Google, just doing its part in ripping the last bits of the 'web' to shreds. I guess they really do want their search engine to be the place from which all information originates.
PRO-TIP: There's this magical thing called a bookmark that stores all those 'so-over-complicated' URL thingies under a name that you can even change yourself so your teeny little human brain can understand it! Ain't that amazing?</extreme_sarcasm>
Seriously, Google, what the actual fuck is wrong with you?
Or is it that people have become so fucking dumb that they really can't type in {website}.{top_level_domain}? Considering all the stupid shit I see in the news pretty much every single day anymore I'd be very tempted to believe that, too.
I can guess what Googles solution will be: if you want to host web content you need to purchase a virtual website on their cloud and then they will issue you a code that people can use to type or scan into Chrome. After all, think of the terrorists and/or the children.
With Google mail and voice and everything else and now this. I guess Google wants to be the 21st century AOL.
At least we won't have to worry about the endless stream of CDs in the mail.
People have a really hard time understanding URLs
Understatement of the year. "People" don't understand URLs at all. That doesn't mean we should let Google be the arbiter of identity on the internet.
Some people have a really hard time understanding URLs
FTFY.
Computer savvy people have been using the Internet just fine since the '90s thank-you-very-much. Just because X% of the population doesn't understand that an URL is like a phone number doesn't mean we need to replace it with a broken design.

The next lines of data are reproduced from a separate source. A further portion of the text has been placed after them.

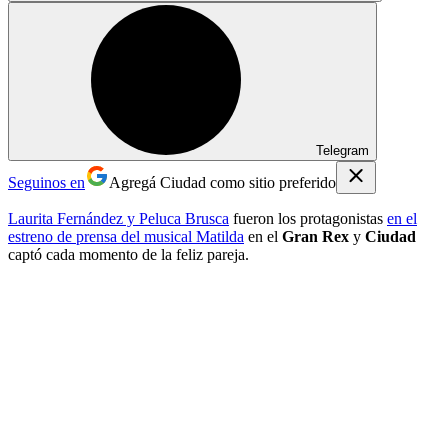
Telegram
Seguinos en
Agregá Ciudad como sitio preferido
Laurita Fernández y Peluca Brusca
fueron los protagonistas
en el
estreno de prensa del musical Matilda
en el
Gran Rex
y
Ciudad
captó cada momento de la feliz pareja.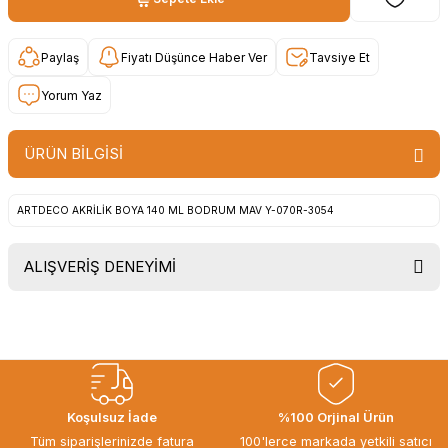
Paylaş
Fiyatı Düşünce Haber Ver
Tavsiye Et
Yorum Yaz
ÜRÜN BİLGİSİ
ARTDECO AKRİLİK BOYA 140 ML BODRUM MAV Y-070R-3054
ALIŞVERİŞ DENEYİMİ
Uygun fiyat, itinali ve hizli gonderim,
ayrica nazik hediyeniz icin cok
tesekkur ederim. Başka alisverislerde
gorusmek uzere, hayirli ve bol
kazanclar dilerim.
İbrahim Ertuğrul ARSLANOĞLU |
Koşulsuz İade
%100 Orjinal Ürün
27/06/2026
Tüm siparişlerinizde fatura
100'lerce markada yetkili satıcı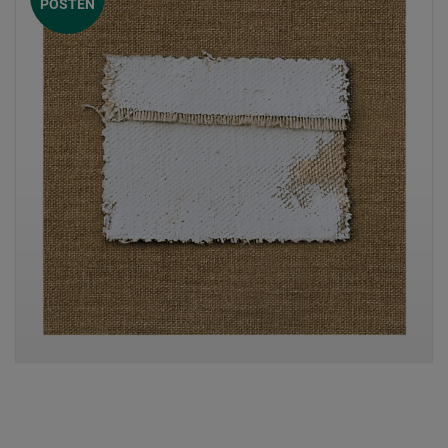
POSTEN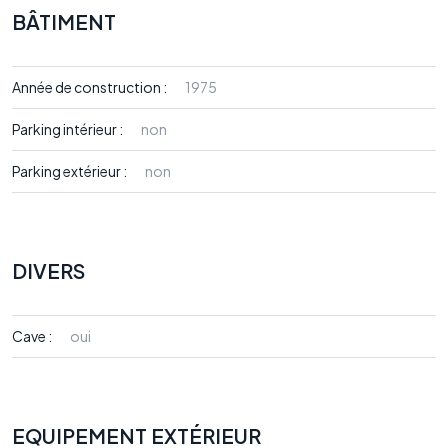
BÂTIMENT
Année de construction :
1975
Parking intérieur :
non
Parking extérieur :
non
DIVERS
Cave :
oui
EQUIPEMENT EXTÉRIEUR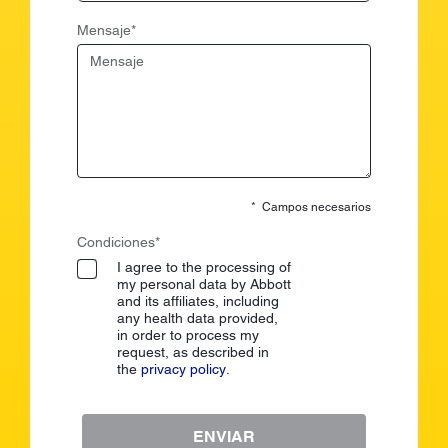
Mensaje
*
* Campos necesarios
Condiciones*
I agree to the processing of
my personal data by Abbott
and its affiliates, including
any health data provided,
in order to process my
request, as described in
the
privacy policy
.
ENVIAR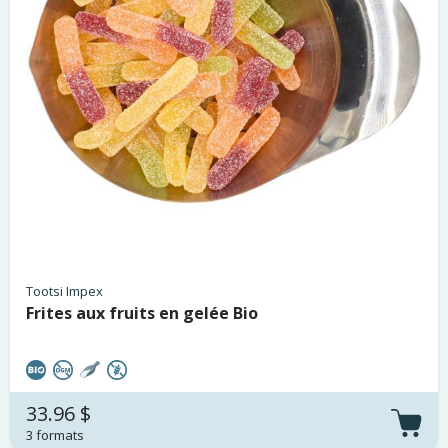
Tootsi Impex
Frites aux fruits en gelée Bio
33.96 $
3 formats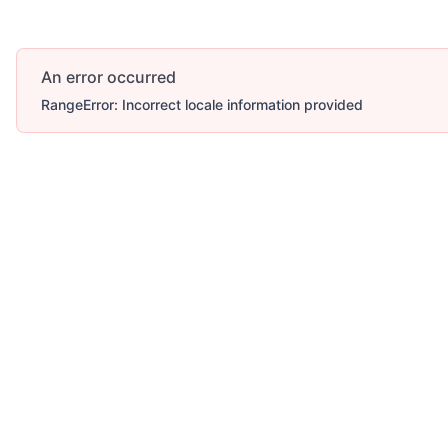
An error occurred
RangeError: Incorrect locale information provided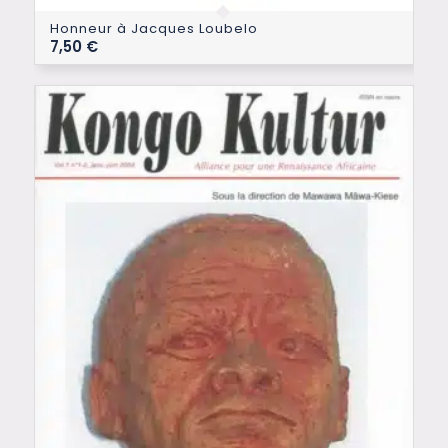
Honneur à Jacques Loubelo
7,50
€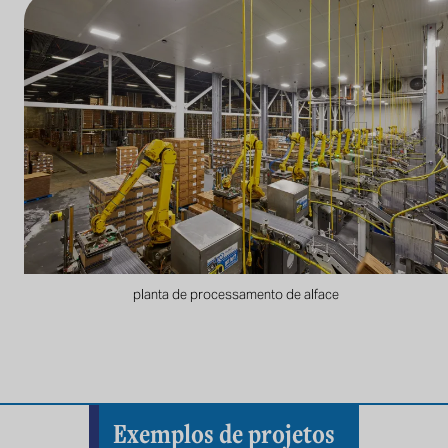
planta de processamento de alface
Exemplos de projetos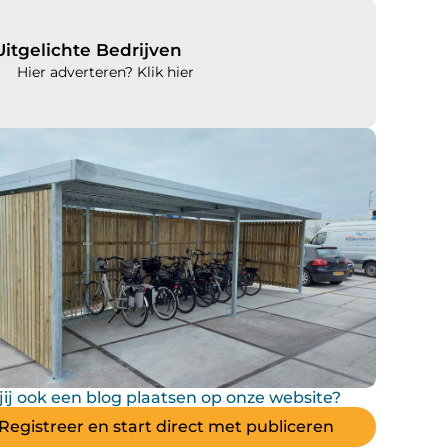
Uitgelichte Bedrijven
Hier adverteren? Klik hier
 jij ook een blog plaatsen op onze website?
Registreer en start direct met publiceren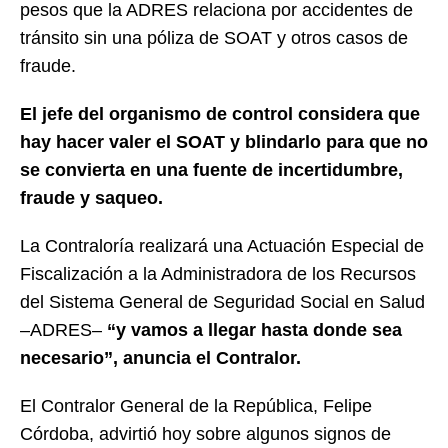
pesos que la ADRES relaciona por accidentes de
tránsito sin una póliza de SOAT y otros casos de
fraude.
El jefe del organismo de control considera que
hay hacer valer el SOAT y blindarlo para que no
se convierta en una fuente de incertidumbre,
fraude y saqueo.
La Contraloría realizará una Actuación Especial de
Fiscalización a la Administradora de los Recursos
del Sistema General de Seguridad Social en Salud
–ADRES–
“y vamos a llegar hasta donde sea
necesario”, anuncia el Contralor.
El Contralor General de la República, Felipe
Córdoba, advirtió hoy sobre algunos signos de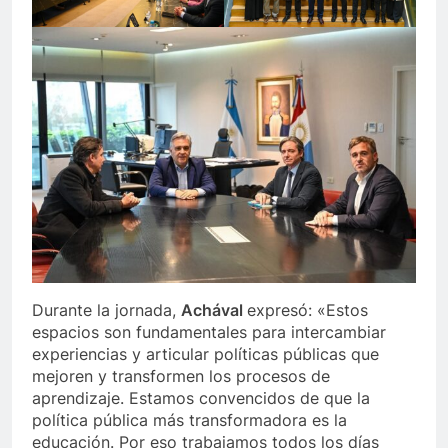
Durante la jornada,
Achával
expresó: «Estos
espacios son fundamentales para intercambiar
experiencias y articular políticas públicas que
mejoren y transformen los procesos de
aprendizaje. Estamos convencidos de que la
política pública más transformadora es la
educación. Por eso trabajamos todos los días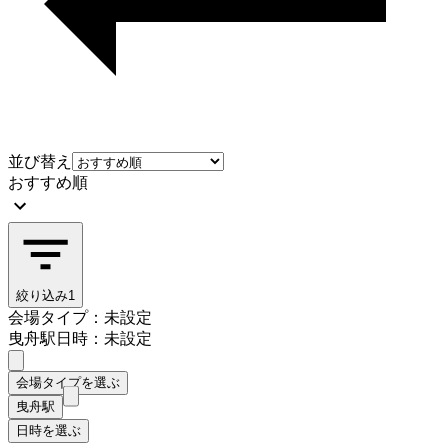
並び替え
おすすめ順
絞り込み
1
会場タイプ：未設定
曳舟駅
日時：未設定
会場タイプを選ぶ
曳舟駅
日時を選ぶ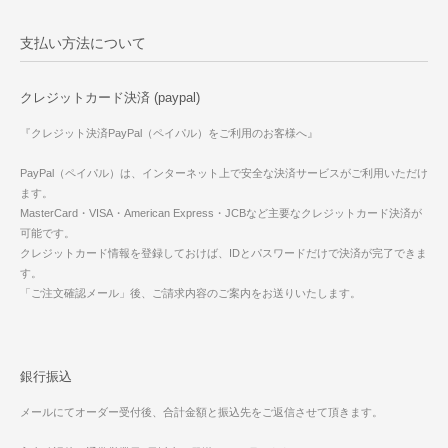
支払い方法について
クレジットカード決済 (paypal)
『クレジット決済PayPal（ペイパル）をご利用のお客様へ』
PayPal（ペイパル）は、インターネット上で安全な決済サービスがご利用いただけ
ます。
MasterCard・VISA・American Express・JCBなど主要なクレジットカード決済が
可能です。
クレジットカード情報を登録しておけば、IDとパスワードだけで決済が完了できま
す。
「ご注文確認メール」後、ご請求内容のご案内をお送りいたします。
銀行振込
メールにてオーダー受付後、合計金額と振込先をご返信させて頂きます。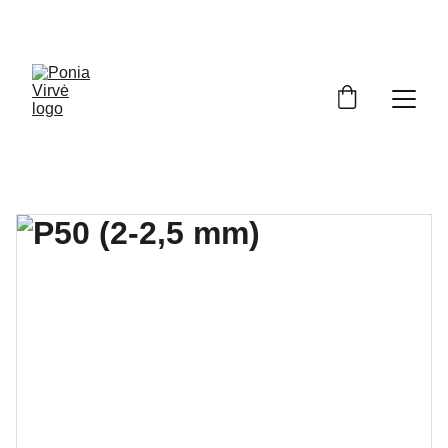
PONIA VIRVĖ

They'll probably want a 16 hexadecimal string with a dotted 48 bit octal sub identifier. Because it's obvious.
putting the 'B' in LGBTQ+
Seriously. Don't fix things that are not broken.
Most ACs are not even worth the keystrokes to insult them. Be generically insulted by this and ignored otherwise.
Didn't AOL try this back in the 90s with the 'AOL Keyword'? IIRC, it failed miserably.
Actually AOL keywords were very very successful and AOL charged big bucks to sell keywords to companies, but eventually domain names and URLs were cheaper to get (unless someone else registered it first) and the DNS system wasn't a monopoly so competition drove down prices further.
There's too long, but then there's also indecipherable.
URL shortening services are actually another problem for phishing, since it obfuscates the link by design.
XML is like violence. If it doesn't solve the problem, use more.